Dataset content:
--------
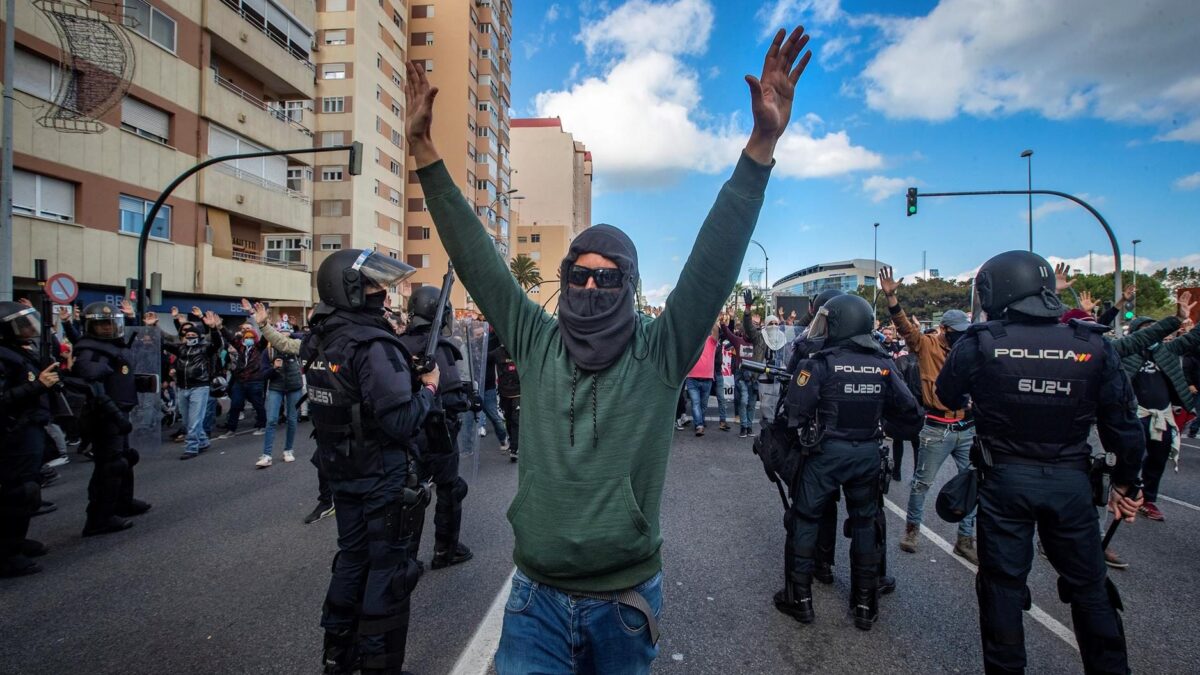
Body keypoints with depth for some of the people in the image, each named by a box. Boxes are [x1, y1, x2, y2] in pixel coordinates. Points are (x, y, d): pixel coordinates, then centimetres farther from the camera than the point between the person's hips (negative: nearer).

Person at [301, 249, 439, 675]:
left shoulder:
--------
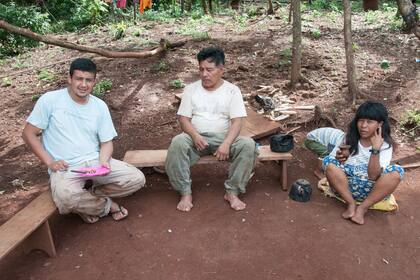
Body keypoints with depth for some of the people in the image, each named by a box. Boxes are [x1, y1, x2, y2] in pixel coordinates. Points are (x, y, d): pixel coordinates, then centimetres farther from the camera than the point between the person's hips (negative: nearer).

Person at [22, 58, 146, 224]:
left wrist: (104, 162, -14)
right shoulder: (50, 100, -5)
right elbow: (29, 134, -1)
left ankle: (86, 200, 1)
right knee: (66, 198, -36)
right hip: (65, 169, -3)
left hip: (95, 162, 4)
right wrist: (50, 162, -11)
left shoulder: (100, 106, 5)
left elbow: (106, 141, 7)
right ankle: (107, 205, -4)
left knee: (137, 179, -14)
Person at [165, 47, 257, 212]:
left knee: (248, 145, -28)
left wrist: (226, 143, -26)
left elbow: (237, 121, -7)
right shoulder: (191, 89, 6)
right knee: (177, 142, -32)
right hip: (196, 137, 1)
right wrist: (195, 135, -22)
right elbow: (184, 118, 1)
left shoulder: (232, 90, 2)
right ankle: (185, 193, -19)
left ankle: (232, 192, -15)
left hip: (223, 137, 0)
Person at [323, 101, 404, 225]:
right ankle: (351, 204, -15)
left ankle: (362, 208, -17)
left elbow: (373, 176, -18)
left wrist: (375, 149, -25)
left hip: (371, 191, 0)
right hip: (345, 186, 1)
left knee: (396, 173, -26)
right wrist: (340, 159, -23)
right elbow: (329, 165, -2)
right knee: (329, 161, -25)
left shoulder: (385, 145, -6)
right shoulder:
--------
Prompt: In the material above, locate the line containing "left wrist: (104, 162, -14)" and the line containing "left wrist: (375, 149, -25)". Transcribe exactly those two lines and every line between them, and nothing more.

Output below:
left wrist: (104, 162, -14)
right shoulder: (50, 100, -5)
right elbow: (29, 134, -1)
left ankle: (86, 200, 1)
right knee: (66, 198, -36)
right hip: (65, 169, -3)
left hip: (95, 162, 4)
right wrist: (50, 162, -11)
left shoulder: (100, 106, 5)
left elbow: (106, 141, 7)
right ankle: (107, 205, -4)
left knee: (137, 179, -14)
Person at [165, 47, 257, 212]:
left knee: (248, 145, -28)
left wrist: (226, 143, -26)
left elbow: (237, 121, -7)
right shoulder: (191, 89, 6)
right knee: (177, 142, -32)
right hip: (196, 137, 1)
right wrist: (195, 135, -22)
right elbow: (184, 118, 1)
left shoulder: (232, 90, 2)
right ankle: (185, 193, -19)
left ankle: (232, 192, -15)
left hip: (223, 137, 0)
Person at [323, 101, 404, 225]:
right ankle: (351, 204, -15)
left ankle: (362, 208, -17)
left elbow: (373, 176, -18)
left wrist: (375, 149, -25)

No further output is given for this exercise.